▶ [TASK TO CARRY OUT] From the line with "Point to the glass door. As (x, y)." to the final line of the records, every line is to be duplicated exactly, both of those lines included.

▶ [Stored data]
============================================================
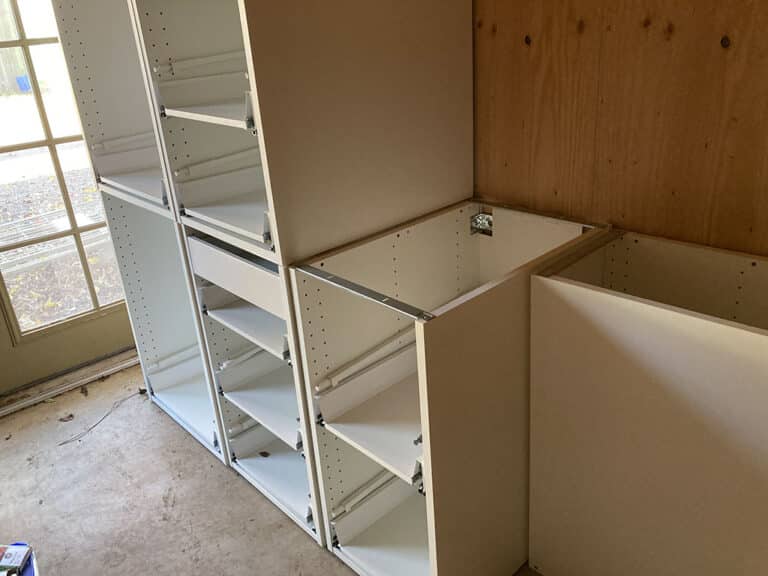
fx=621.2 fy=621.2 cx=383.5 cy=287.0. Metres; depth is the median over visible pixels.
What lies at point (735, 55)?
plywood wall
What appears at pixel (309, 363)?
drawer cabinet
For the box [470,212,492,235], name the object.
cabinet bracket
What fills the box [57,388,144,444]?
cable
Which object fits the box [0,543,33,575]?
box
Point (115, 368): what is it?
door threshold
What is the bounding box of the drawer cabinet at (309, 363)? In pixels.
[290,200,607,575]
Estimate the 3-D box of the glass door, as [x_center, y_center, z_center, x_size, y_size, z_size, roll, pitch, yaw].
[-1.610,-0.578,2.617,1.111,2.099,0.137,-24,30,-38]
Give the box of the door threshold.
[0,347,139,418]
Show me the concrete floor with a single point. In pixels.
(180, 444)
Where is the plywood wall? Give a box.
[473,0,767,262]
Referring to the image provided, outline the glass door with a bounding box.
[0,0,135,398]
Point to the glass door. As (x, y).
(108, 325)
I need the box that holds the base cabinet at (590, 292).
[525,227,767,575]
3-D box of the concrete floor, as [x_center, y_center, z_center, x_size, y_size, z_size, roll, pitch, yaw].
[-0.366,1.213,1.081,3.835,0.108,4.874,-24,30,-38]
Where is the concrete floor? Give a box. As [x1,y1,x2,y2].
[0,354,560,575]
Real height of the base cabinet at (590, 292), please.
0.900 m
============================================================
▶ [SOLUTION FOR THIS EXERCISE]
Point to the glass door. As (x, y).
(108, 325)
I need the box that holds the base cabinet at (590, 292).
[525,227,767,575]
3-D box of the concrete floor, as [x_center, y_center, z_center, x_size, y_size, z_size, roll, pitch, yaw].
[-0.366,1.213,1.081,3.835,0.108,4.874,-24,30,-38]
Where is the concrete floor? Give a box. As [x1,y1,x2,y2].
[0,354,560,575]
Real height of the base cabinet at (590, 292), please.
0.900 m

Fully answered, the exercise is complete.